Paco Jeméz's commitment to stylish, attacking football with Rayo Vallecano de Madrid has won him many admirers, not least his old Spain team-mate Josep Guardiola. The former centre-back has a proven track record of steering clubs on low budgets to high places, enjoying success with RSD Alcalá, FC Cartagena, UD Las Palmas and Córdoba CF before taking charge of Rayo in 2012.
Now Rayo's longest-serving coach in the top flight, Paco is gearing up for Sunday's trip to FC Barcelona, where he insists his side will play with the same attacking verve as always. Speaking to UEFA.com, the 44-year-old shares his thoughts on that Camp Nou test and why "winning for the sake of winning doesn't interest me".
UEFA.com: Málaga CF and RC Celta de Vigo have both won at the Camp Nou this season by playing very defensively. Will that affect how your team sets up there?
Paco Jeméz: No.
I don't think that Rayo could get even a point at the Camp Nou if we played in any other way than our usual style – that would be a mistake. It may work for other teams, but if we sat back in our area, we would definitely end up losing. My way of viewing football is not going to change. I became a coach to see my team play well, to see my teams put into practice everything that we work on during the week and to play in a defined style which will give us a better chance of winning matches. But winning for the sake of winning doesn't interest me.
UEFA.com: After losing 5-0 at home to Barcelona in 2012, you said: "If you're going to lose by two, what difference does it make if you lose by five?" Do you stand by those words?
No one likes conceding five goals in a match, but what I don't want is for my team to defend when we are losing 2-0. When you are losing 2-0, you have nothing to lose. The game is already lost, so you have no choice but to go forward and look for a goal. This season, Eibar were 2-0 up against us, so we went forward and managed to make it 2-2. Any other team would have been happy with the point and defended until the end, but we kept on going forward. We had three chances to score and then they got a late winner. Sometimes that will happen, but I don't mind as long as it happens while we are trying to win the game.
UEFA.com: One statistic that stands out is that Rayo have only drawn two of 25 matches this season.
Paco: For a team like ours, whose aim every season is to avoid relegation, draws aren't very useful. Last year, Real Valladolid drew 15 games and were relegated. The sums are very simple: teams from the middle of the Liga table to the bottom lose a minimum of half their games each season, so you only have 19 games left. If you draw 14 of those 19 games and win just five, then you get 29 points, and you go down. So draws are no use to us: we either win or lose. And with that attitude, we win lots of games – we win 14 or 15 games a season, and that helps us complete our objective each year.
UEFA.com: Last season, Rayo lost 15 out of 20 games and spent a long time in the relegation zone. Was there a danger of the players losing faith in this attacking style?

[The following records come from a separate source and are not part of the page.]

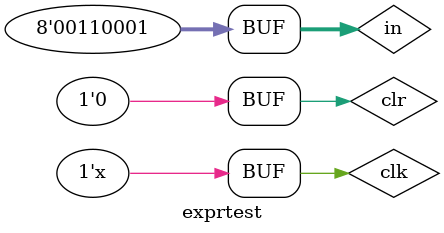
<source format=v>
`timescale 1ns / 1ps


module exprtest;

	// Inputs
	reg clk;
	reg clr;
	reg [7:0] in;

	// Outputs
	wire out;

	// Instantiate the Unit Under Test (UUT)
	expr uut (
		.clk(clk), 
		.clr(clr), 
		.in(in), 
		.out(out)
	);


	initial begin
		// Initialize Inputs
		clk = 0;
		clr = 0;
      in = "1";
		#10;
		in = "+";
		#10;
		in = "2";
		#10;
		in = "2";
		#10;
		in = "1";
		clr = 1;
		#2;
		clr = 0;
		#8;
		in = "1";
		#10;
		clr = 1;
		in = "1";
		#2;
		clr = 0;
		in = "1";
		#8;
		in = "1";
		#100;
		// Add stimulus here

	end
   always #5 clk = ~clk;


endmodule


</source>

Paco: I don't think so because they continued to play in the same way and with the same level of conviction. Last year, we were criticised at times because we were near the bottom of the table, but that was mostly coming from the outside. It's logical that people will start to doubt you when you have a bad run, but inside the dressing room I didn't have that impression.
UEFA.com: You have always coached teams with low budgets and Rayo are no different. Do you enjoy working under those constraints?
Paco: I really enjoying working with teams like this, because you have to have so much conviction and enthusiasm if you want to get the best out of your players and get them to be more than the sum of their parts. Of course, if we had more money we'd be able to sign better players, have a better stadium and have better training facilities, but I am very proud of what I have achieved and the fact I have achieved a lot with very little. That's a great challenge for a coach.